Start of RECORDS PROVIDED
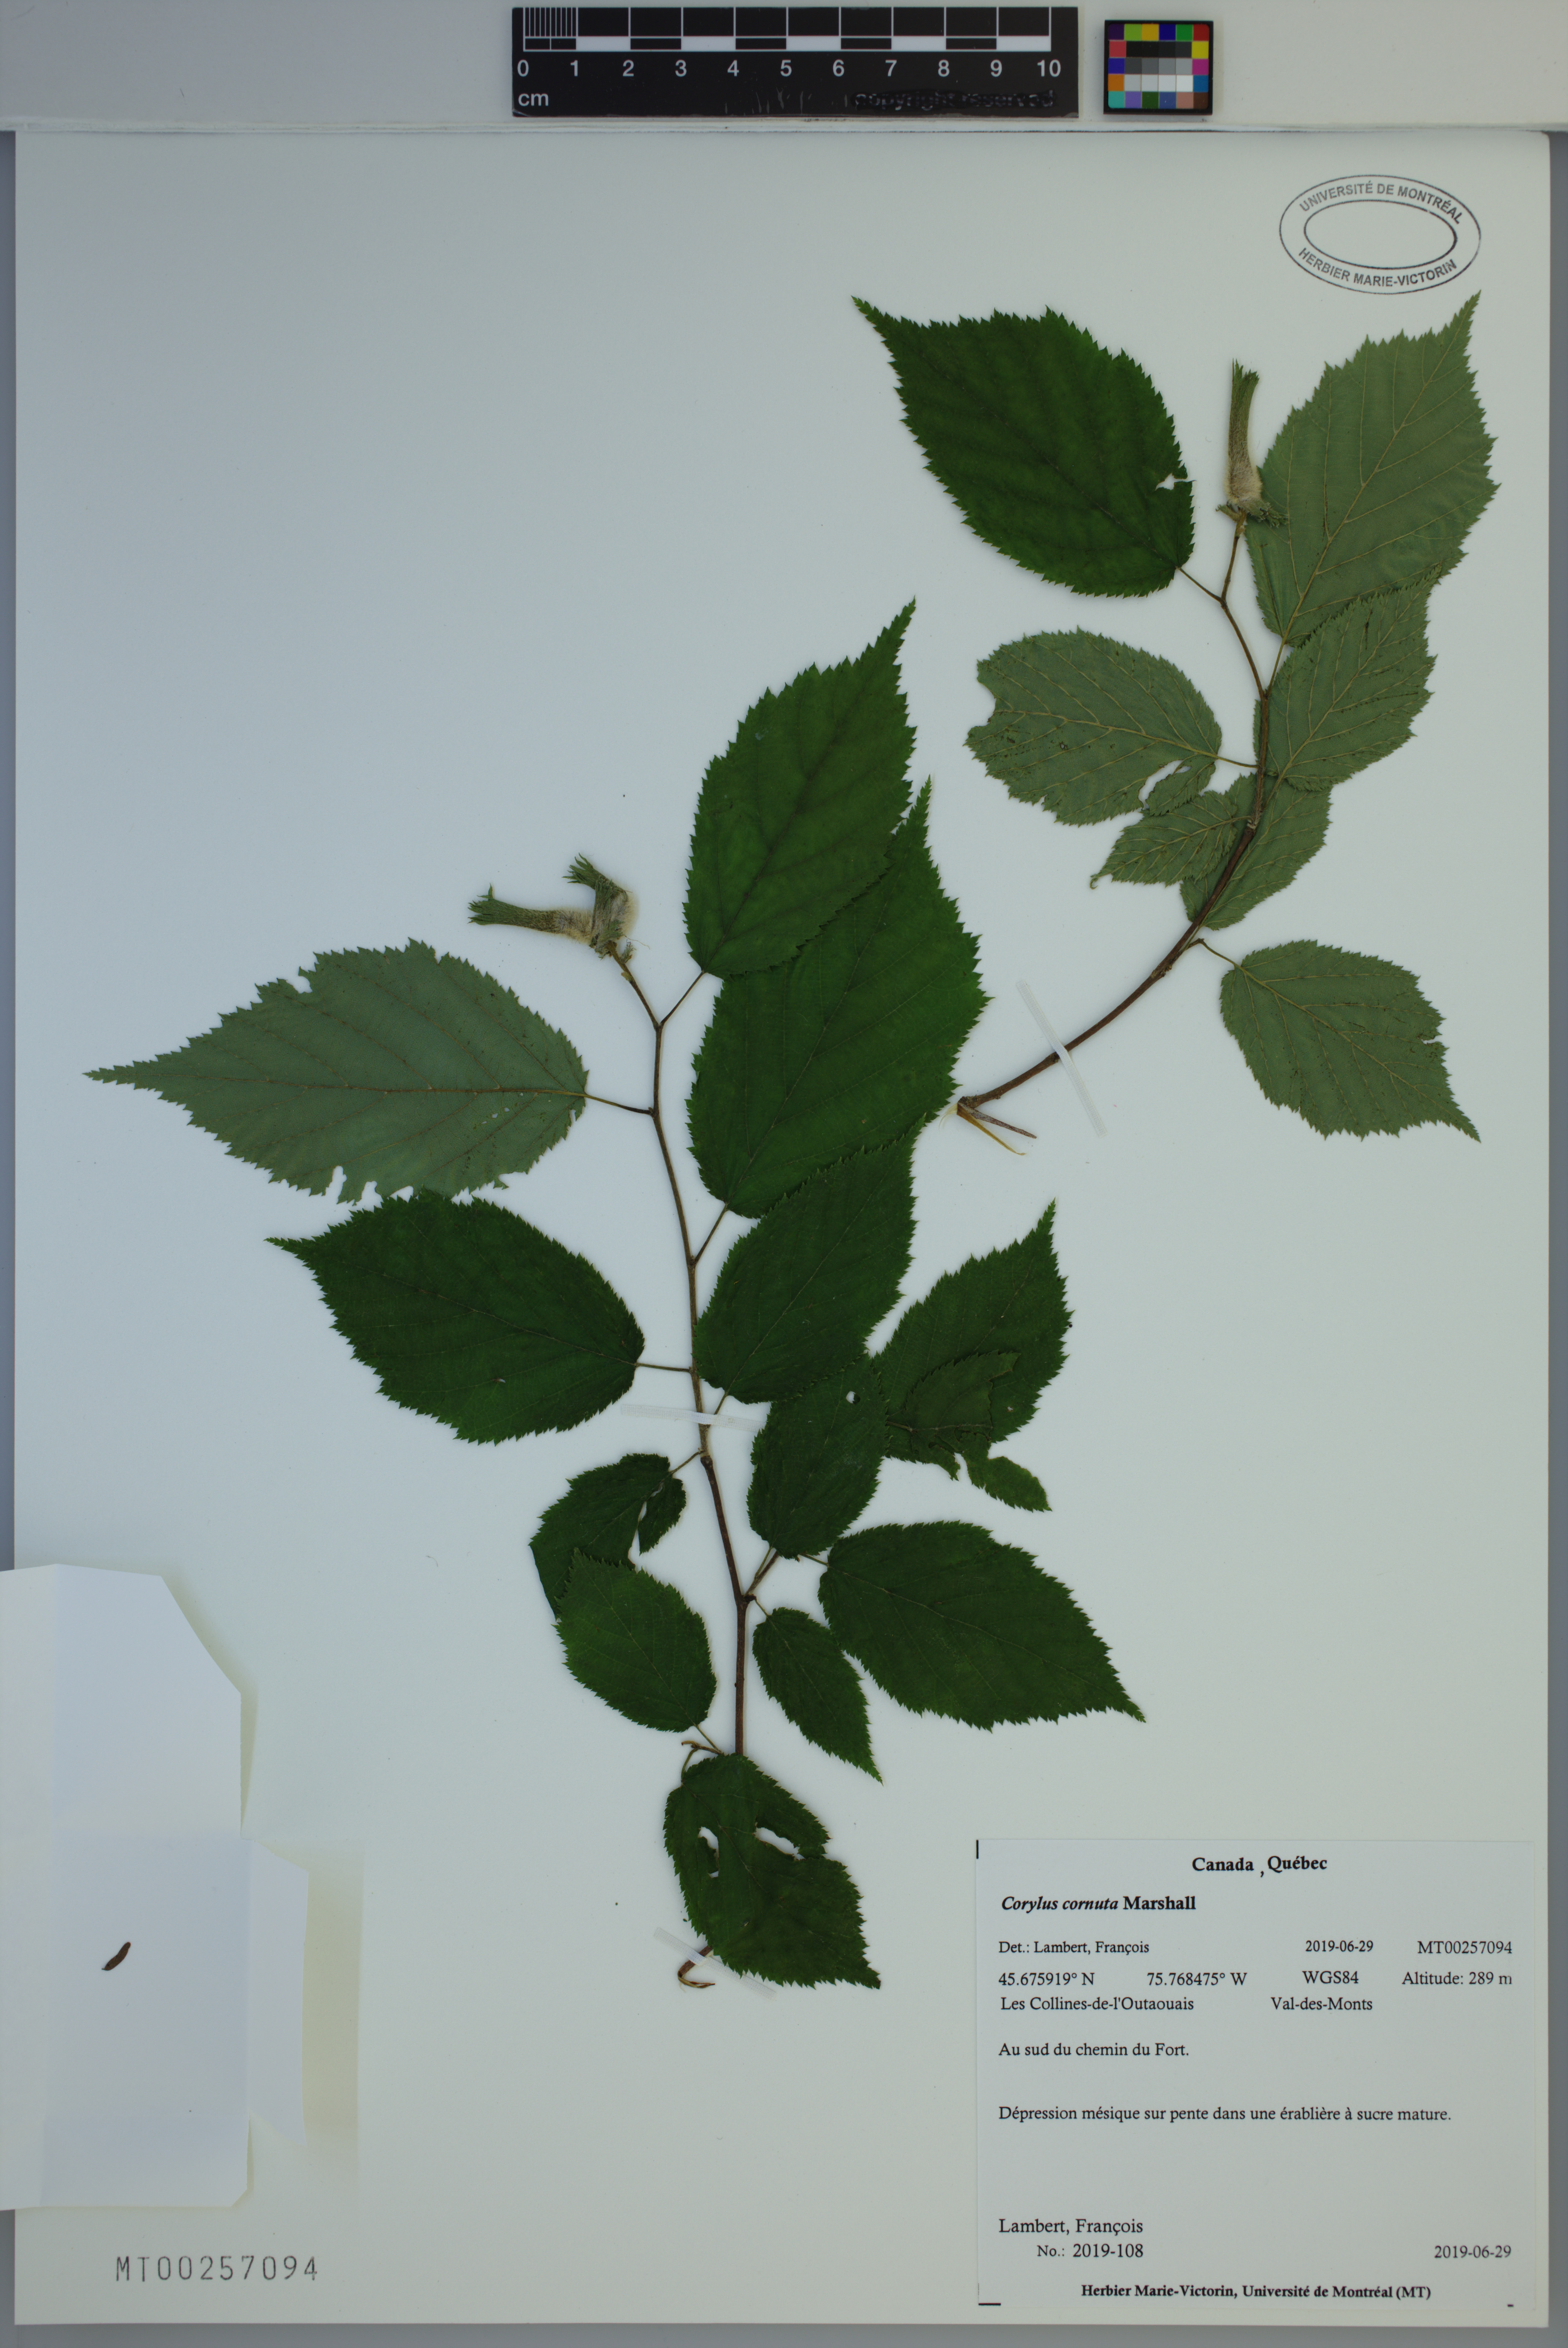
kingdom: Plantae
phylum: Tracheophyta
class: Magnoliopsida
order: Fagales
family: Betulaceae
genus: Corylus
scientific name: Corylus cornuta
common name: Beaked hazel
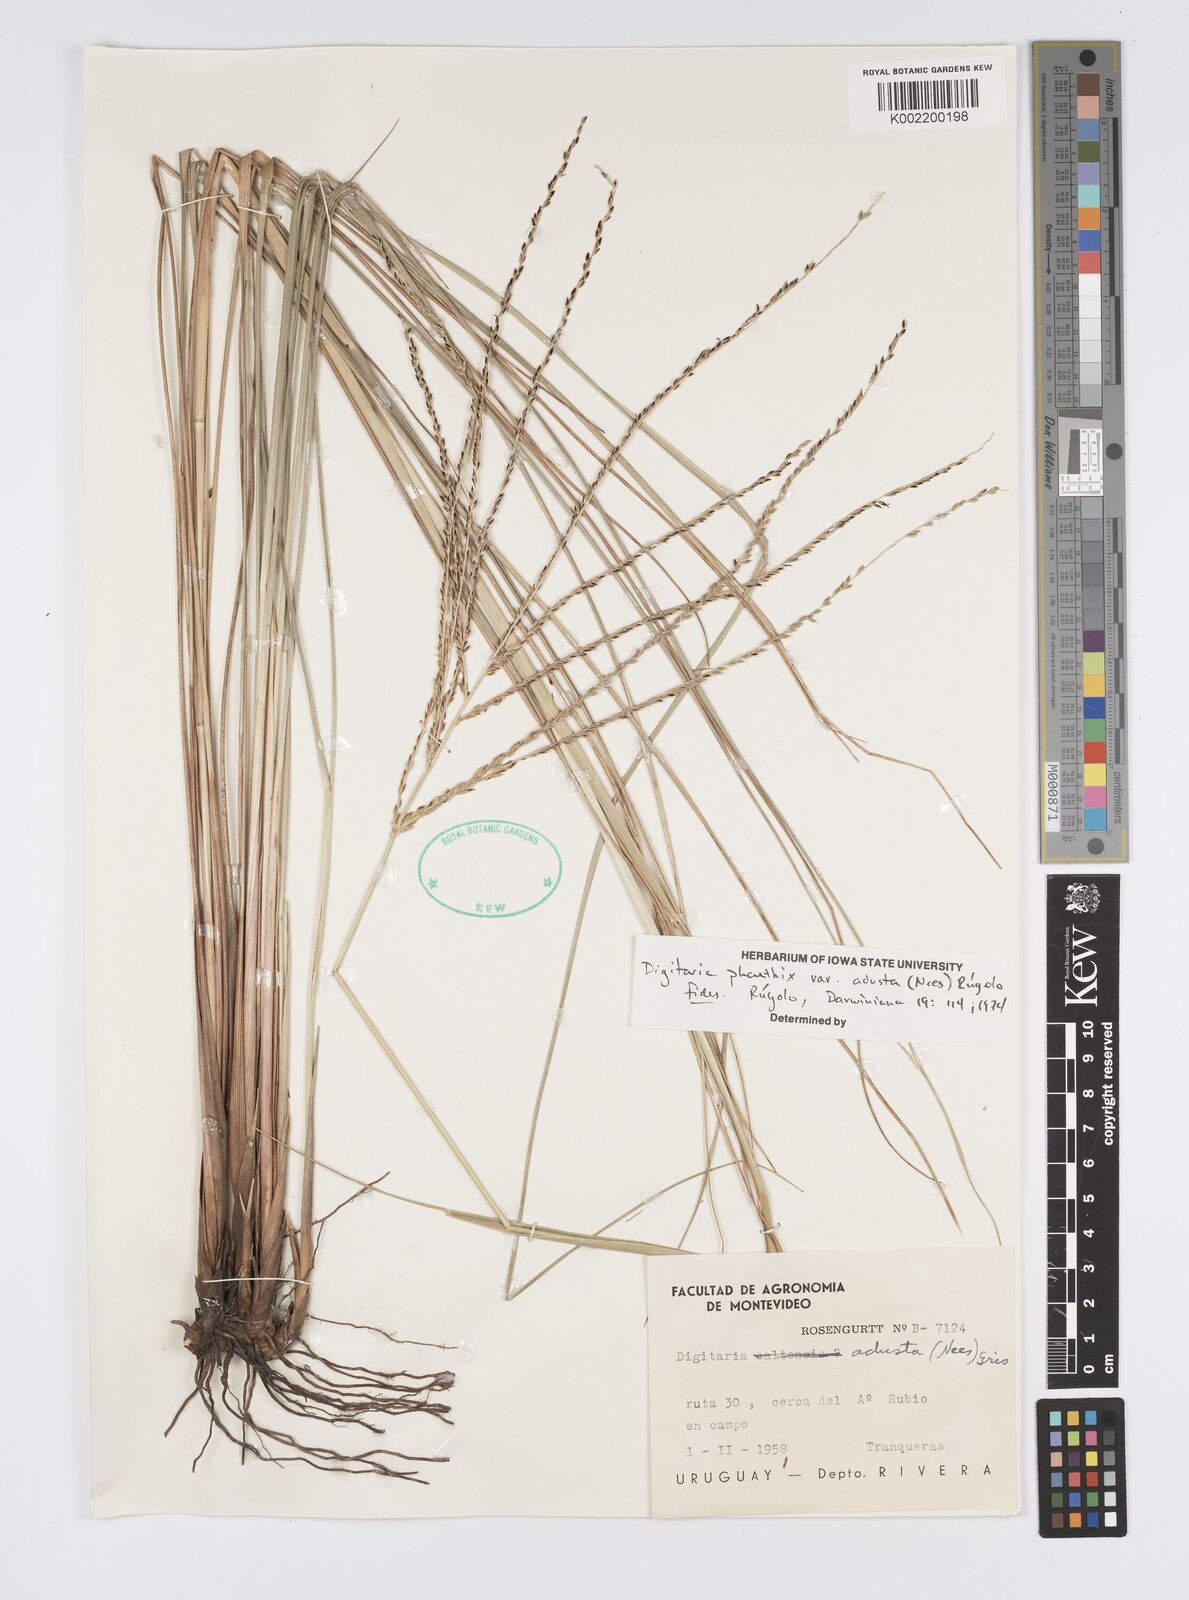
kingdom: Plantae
End of RECORDS PROVIDED
PROBLEM REQUIREMENTS:
Reproduce every text line of the material above verbatim, omitting the pictures.

COMPLETE RESPONSE:
kingdom: Plantae
phylum: Tracheophyta
class: Magnoliopsida
order: Fagales
family: Betulaceae
genus: Corylus
scientific name: Corylus cornuta
common name: Beaked hazel
kingdom: Plantae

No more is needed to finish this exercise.